As I lean over to get my mug of tea, which I prepared beforehand, knowing this would be a long session, I realize that the issues being discussed by these two are not going to be solved in one session with the Chaplain.  Neither of these two will be able to reach a point where they can feel genuine love toward the other again unless we address some of the underlying issues that each brings to the relationship.  And of course, there is the issue of whether or not staying in this relationship is the best course for either of them, or for the potential children they may have down the road. 

If you are a pastor, a counselor, or a concerned friend or parent, you might recognize a situation like the one I’ve just described.  It is not uncommon for people who love one another very deeply to find themselves at a place where they just can’t communicate anymore, and the relationship just isn’t working out like they thought it would.  All of us probably have a few words of advice for this couple, and would be willing to offer it, especially if it was a couple whom we knew and loved personally.

What if I told you that this couple is really a representation of The United Methodist Church?

Those of us who know and love that venerable movement of “the people called Methodist” are increasingly frustrated and fearful as we hear more of our colleagues, friends, and family talk about the possibility of schism within the denomination.  Issues such as abortion and homosexuality (but mostly homosexuality) have long divided our dear church.  In many ways, the problems we have as a denomination are very much like those of the couple described above, and they go back to the very foundations of our young fellowship, which turned 46 this April.  Like the couple in my scenario above, we will not be able to move on or thrive as a covenantal community unless we begin to get at the underlying issues within our various factions and cliques.  Only by re-discovering our love for one another, which is based on the love of God through Jesus Christ, will we be able to truly mend our brokenness and repair the breach that exists across political and ecclesiastical lines. 

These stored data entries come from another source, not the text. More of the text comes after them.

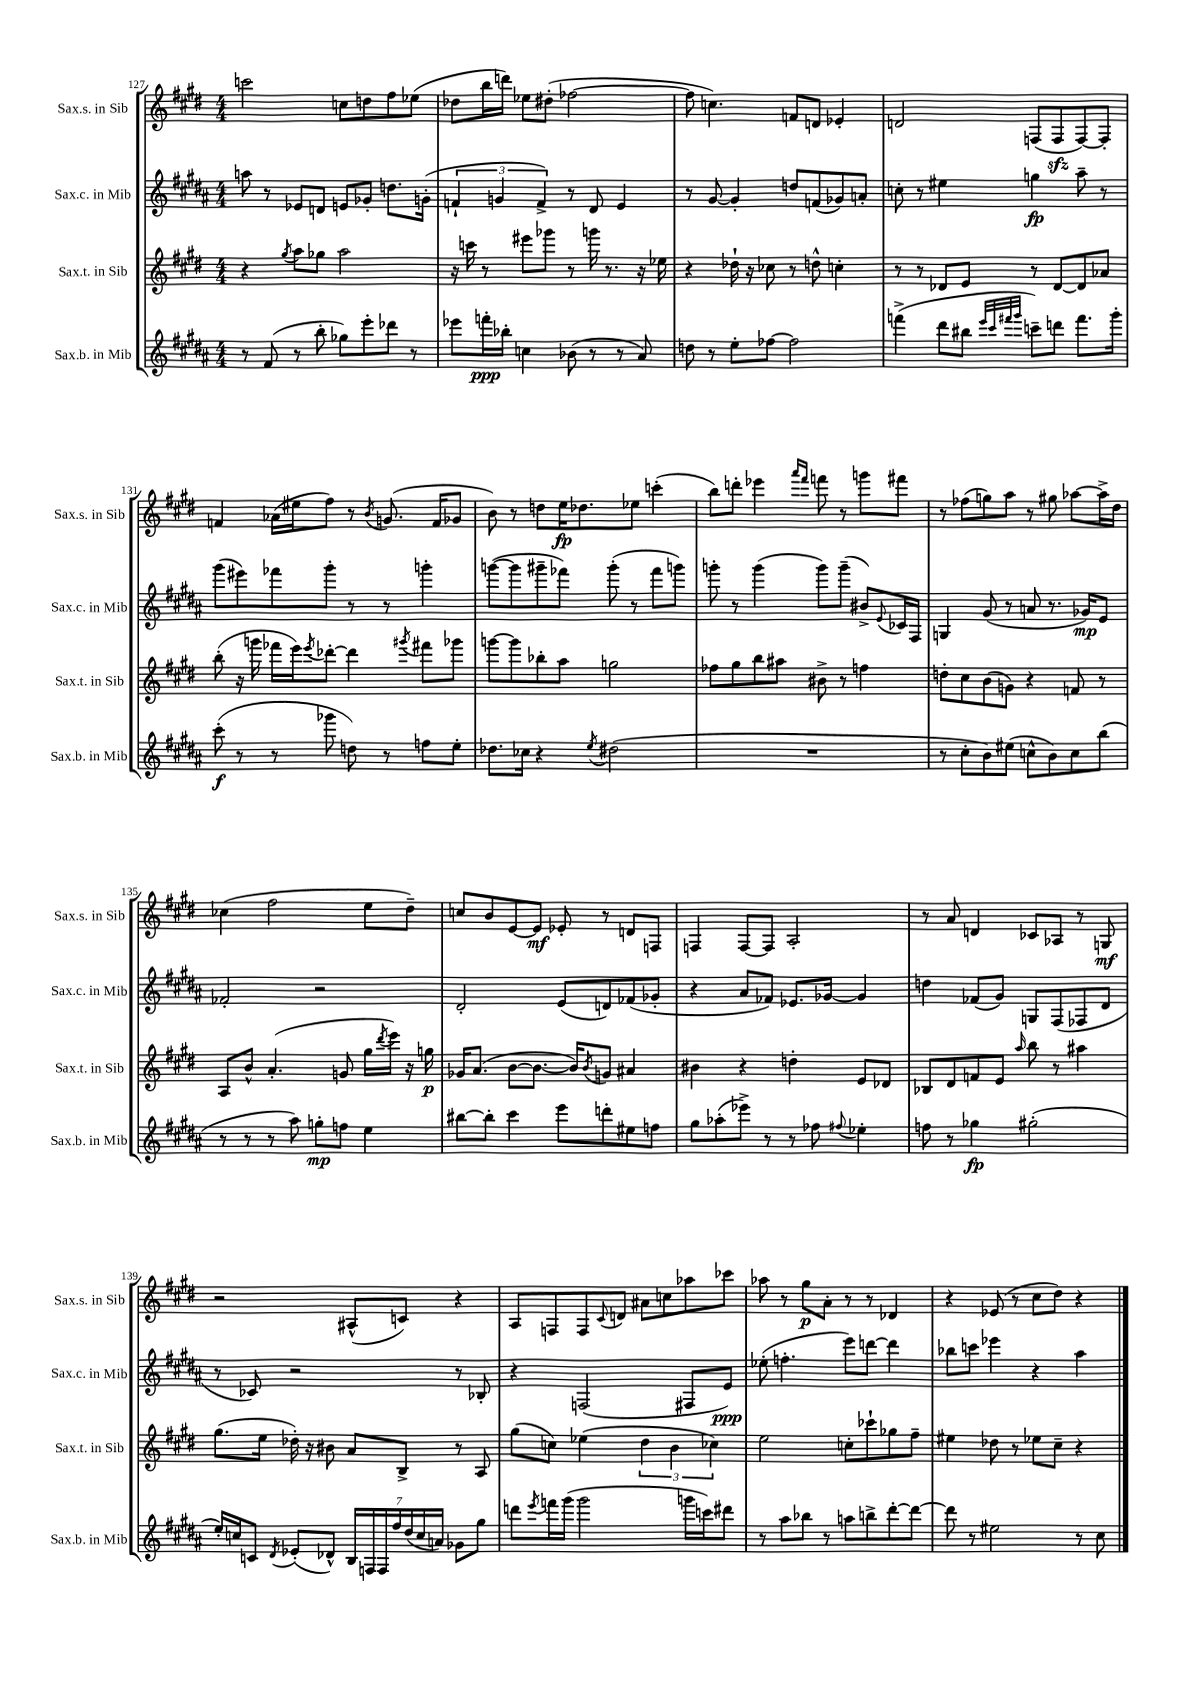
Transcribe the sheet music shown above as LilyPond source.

<<
\new StaffGroup <<
\new Staff = "s0" \with { instrumentName = "Sax.s. in Sib" shortInstrumentName = "Sax.s. in Sib" } {
    \clef treble \key e \major \numericTimeSignature \time 4/4
    c'''2 c''8 d''8 fis''8 ees''8( |
    des''8 b''16 d'''16) ees''8 dis''8-.( fes''2~ |
    fes''8 c''4.) f'8 d'8 ees'4-. |
    d'2 f8( f8\sfz f8~) f8-. |
    f'4 aes'16( eis''16 fis''8) r8 \acciaccatura { b'8 } g'8.( f'16 ges'8 |
    b'8) r8 d''8 e''16\fp des''8. ees''8 c'''4-.( |
    b''8) d'''8-. ees'''4 \grace { a'''16 fis'''16 } f'''8 r8 g'''8 fis'''8 |
    r8 fes''8( g''8) a''8 r8 gis''8 aes''8~ aes''16-> dis''16 |
    ces''4( fis''2 e''8 dis''8--) |
    c''8 b'8 e'8~ e'8\mf ees'8-. r8 d'8 f8 |
    f4 f8~ f8 a2-. |
    r8 a'8 d'4 ces'8 aes8 r8 g8\mf |
    r2 ais8-^( c'8) r4 |
    a8 f8 f8 \appoggiatura { cis'8 } d'8 ais'8 c''8 aes''8 ces'''8 |
    aes''8 r8 gis''8\p a'8-. r8 r8 des'4 |
    r4 ees'8( r8 cis''8 dis''8) r4 \bar "|." |
}
\new Staff = "s1" \with { instrumentName = "Sax.c. in Mib" shortInstrumentName = "Sax.c. in Mib" } {
    \clef treble \key b \major \numericTimeSignature \time 4/4
    a''8 r8 ees'8 d'8 e'8 ges'8-. d''8. g'16-.( |
    \tuplet 3/2 { f'4-! g'4 f'4->) } r8 dis'8 e'4 |
    r8 gis'8~ gis'4-. d''8 f'8( ges'8) a'8-. |
    c''8-. r8 eis''4 g''4\fp ais''8-- r8 |
    gis'''8( eis'''8) fes'''8 gis'''8-. r8 r8 g'''4-. |
    g'''8~( g'''8 gis'''8-- fes'''8) gis'''8-.( r8 fes'''8 g'''8) |
    g'''8-. r8 g'''4( g'''8) g'''8--( bis'8->) \appoggiatura { e'8 } ces'16 fis16 |
    g4 gis'8( r8 a'8 r8. ges'16\mp) e'8 |
    fes'2-. r2 |
    dis'2-. e'8( d'8) fes'8( ges'8-. |
    r4 ais'8 fes'8) ees'8. ges'16~ ges'4 |
    d''4 fes'8( gis'8) g8 fis8( fes8 dis'8 |
    r8 ces'8) r2 r8 bes8-. |
    r4 f2( fis8 e'8\ppp) |
    ees''8-.( f''4.-. e'''8) d'''8~ d'''4 |
    bes''8 c'''8 ees'''4 r4 ais''4 \bar "|." |
}
\new Staff = "s2" \with { instrumentName = "Sax.t. in Sib" shortInstrumentName = "Sax.t. in Sib" } {
    \clef treble \key e \major \numericTimeSignature \time 4/4
    r4 \acciaccatura { gis''8 } a''8 ges''8 a''2 |
    r16 c'''16 r8 eis'''8 ges'''8 r8 g'''16 r8. r16 ees''16 |
    r4 des''16-! r16 ces''8 r8 d''8-^ c''4-. |
    r8 r8 des'8 e'8 r8 des'8~ des'8 aes'8 |
    b''8-.( r16 g'''16 fes'''16 e'''16) \acciaccatura { e'''8 } des'''8~-. des'''4 \acciaccatura { gis'''8 } fis'''8 ges'''8 |
    g'''8~ g'''8 bes''8-. a''8 g''2 |
    fes''8 gis''8 b''8 ais''8 bis'8-> r8 f''4 |
    d''8-. cis''8 b'8( g'8) r4 f'8 r8 |
    a8 b'8-^ a'4.-.( g'8 gis''16 \acciaccatura { dis'''8 } e'''16) r16 g''16\p |
    ges'16 a'8.( b'8~ b'8.~ b'16) \acciaccatura { b'8 } g'8 ais'4 |
    bis'4 r4 d''4-. e'8 des'8 |
    bes8 dis'8 f'8 e'8 \grace { a''16 } b''8 r8 ais''4 |
    gis''8.( e''16 des''16-.) r16 bis'8 a'8 b8-> r8 a8 |
    gis''8( c''8) ees''4( \tuplet 3/2 { dis''4 b'4 ces''4) } |
    e''2 c''8-. ces'''8-! ges''8 fis''8-- |
    eis''4 des''8 r8 ees''8 cis''8-- r4 \bar "|." |
}
\new Staff = "s3" \with { instrumentName = "Sax.b. in Mib" shortInstrumentName = "Sax.b. in Mib" } {
    \clef treble \key b \major \numericTimeSignature \time 4/4
    r8 fis'8( r8 b''8-. ges''8) e'''8-. des'''8 r8 |
    ees'''8 f'''16-.\ppp bes''16-. c''4 bes'8( r8 r8 ais'8) |
    d''8 r8 e''8-. fes''8~ fes''2 |
    f'''4->( dis'''8 bis''8 \grace { e'''32 cis'''32 fis'''32 gis'''32 } c'''8--) d'''8 fis'''8. gis'''16-. |
    cis'''8-.\f( r8 r8 ges'''8 d''8) r8 f''8 e''8-. |
    des''8. ces''16 r4 \acciaccatura { e''8 } dis''2( |
    R1 |
    r8 cis''8-. b'8) eis''8( c''8-^ b'8) c''8 b''8( |
    r8 r8 r8 ais''8) g''8-.\mp f''8 e''4 |
    bis''8~ bis''8-. cis'''4 e'''8 d'''8-. eis''8 f''8 |
    gis''8 aes''8-.( ees'''8->) r8 r8 fes''8 \appoggiatura { fis''8 } ees''4-. |
    f''8 r8 ges''4\fp gis''2-.( |
    e''16-.) c''16 c'8 \acciaccatura { dis'8 } ees'8-.( des'8-^) \tuplet 7/4 { b16 f16 f16 fis''16 dis''16( c''16 a'16) } ges'8 gis''8 |
    d'''8 \acciaccatura { e'''8 } f'''16 gis'''16( gis'''2 g'''16 c'''16) dis'''8 |
    r8 ais''8 bes''8 r8 a''8 b''8-> dis'''8~-. dis'''8~ |
    dis'''8 r8 eis''2 r8 cis''8 \bar "|." |
}
>>
>>
\layout { \context { \Score currentBarNumber = #127 } }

As a concerned member of The United Methodist Church, as an ordained elder, and as a person serving as an extension of the church into the world of academia, I offer a few thoughts about all the talk around schism.  I pray that they may be one small part of the greater movement to plot a bold new direction for our church in the future, as we make disciples for Jesus Christ for the transformation of the world. As I see it, our problems are four-fold:  First, we need to deal with the issues that are unresolved from our founding as a denomination in 1968.  Second, we need to examine our spiritual health.  Third, we must grapple with what it means to be connectional in the global church of the 21st century.  Finally, we as a denomination and as a movement need to reinterpret our Wesleyan heritage and theology so that both are relevant for ministry in Methodism’s third century.  Over the next several blog posts, I plan to address each of these issues in turn, and I encourage those of you who read this blog to post your comments (respect all opinions, but be clear of where you stand), and interact as I propose a way forward. 

Consider it a group spiritual direction session for a troubled church.  Come on into the office, grab a mug, and let’s chat. What’s up?